DGR: B2B content has tended to focus on products, rather than the needs of the buyer. How do B2B marketers adjust the mindset to be more buyer-centric?

Ramos: To create ideas that stick in your buyer’s head, abandon old ad copywriting habits and tune into buyer needs and motivations. Learning to follow a buyer’s footsteps, and using their journey to shape marketing and sales interactions, will require marketers to learn how buyers really make decisions and use your products or services. B2B marketers rely too much on job title as a primary way to target buyer audiences. They don’t spend enough time on what I call “data and handshake” — analyzing macro-level information about who your buyers are and how they became customers while applying the micro-level skills of interview and investigation. B2B marketers also need to take some time to tap into the buyer’s motivations. Every so often, marketers should experience a day in their customers’ lives to really understand what pressures they feel in their business, what problems unresolved issues cause them and what compels them to finally take action to resolve them. The day in the life experience should also focus on how they use your products or services every day as well as the highlights and low points of their collective experiences.
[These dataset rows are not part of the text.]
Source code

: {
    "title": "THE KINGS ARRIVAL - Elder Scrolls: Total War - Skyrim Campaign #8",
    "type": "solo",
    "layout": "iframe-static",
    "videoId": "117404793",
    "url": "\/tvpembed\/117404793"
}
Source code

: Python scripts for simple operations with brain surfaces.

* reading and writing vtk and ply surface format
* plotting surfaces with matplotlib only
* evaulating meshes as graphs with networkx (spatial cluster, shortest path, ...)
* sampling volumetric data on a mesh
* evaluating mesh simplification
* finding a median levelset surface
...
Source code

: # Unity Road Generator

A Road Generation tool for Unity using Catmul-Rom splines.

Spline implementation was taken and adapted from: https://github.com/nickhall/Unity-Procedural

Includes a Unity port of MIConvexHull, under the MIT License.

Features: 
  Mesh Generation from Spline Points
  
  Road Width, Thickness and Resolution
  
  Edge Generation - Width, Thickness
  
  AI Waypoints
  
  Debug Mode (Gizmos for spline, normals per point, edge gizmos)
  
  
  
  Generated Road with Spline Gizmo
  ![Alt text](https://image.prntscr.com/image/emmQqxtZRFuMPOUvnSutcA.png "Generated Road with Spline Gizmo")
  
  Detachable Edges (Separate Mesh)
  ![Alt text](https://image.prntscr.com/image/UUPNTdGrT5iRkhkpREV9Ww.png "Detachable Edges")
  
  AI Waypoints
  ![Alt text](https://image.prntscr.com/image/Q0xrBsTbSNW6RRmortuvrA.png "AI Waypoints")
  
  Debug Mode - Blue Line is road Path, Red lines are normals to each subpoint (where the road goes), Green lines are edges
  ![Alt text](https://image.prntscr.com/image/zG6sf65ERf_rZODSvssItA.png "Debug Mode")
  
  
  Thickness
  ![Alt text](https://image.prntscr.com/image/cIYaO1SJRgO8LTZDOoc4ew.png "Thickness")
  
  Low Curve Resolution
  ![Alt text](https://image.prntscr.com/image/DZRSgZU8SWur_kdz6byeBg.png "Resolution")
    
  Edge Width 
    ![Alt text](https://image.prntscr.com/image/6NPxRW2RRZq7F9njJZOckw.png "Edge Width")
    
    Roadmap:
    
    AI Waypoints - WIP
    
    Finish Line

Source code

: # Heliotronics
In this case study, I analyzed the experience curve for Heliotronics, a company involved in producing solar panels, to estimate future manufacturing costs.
DGR: What are some quick tips for B2B marketers to improve their storytelling strategies even if resources are limited?

Ramos: Anyone can experiment with writing business prose that stirs the emotions. Arousing feelings like fear, joy, surprise, or sadness causes buyers to use more than just the language centers of their brains when experiencing your message — making your message more likely to stick. Secondly, you can shift from explaining to conversing. Using interactive tools such as surveys, calculators, games, and interactive environments can help to create an “across the table” experience even with potential buyers who may be thousands of miles away. We all love a good laugh or cry, so embrace those twin muses of comedy and tragedy. You attract and audience, and out-compete other marketers, when your content offers something buyers can relate to at a very human level: humor, an eye-opening statistic, a cause for concern, or a personal struggle. Finally, talk openly about failures and redemption and don’t shy away from revealing the struggles before the success. When you talk openly and genuinely about painful lessons learned, or times when you had to change allies, or go back to the drawing board, it makes your story believable and authentic.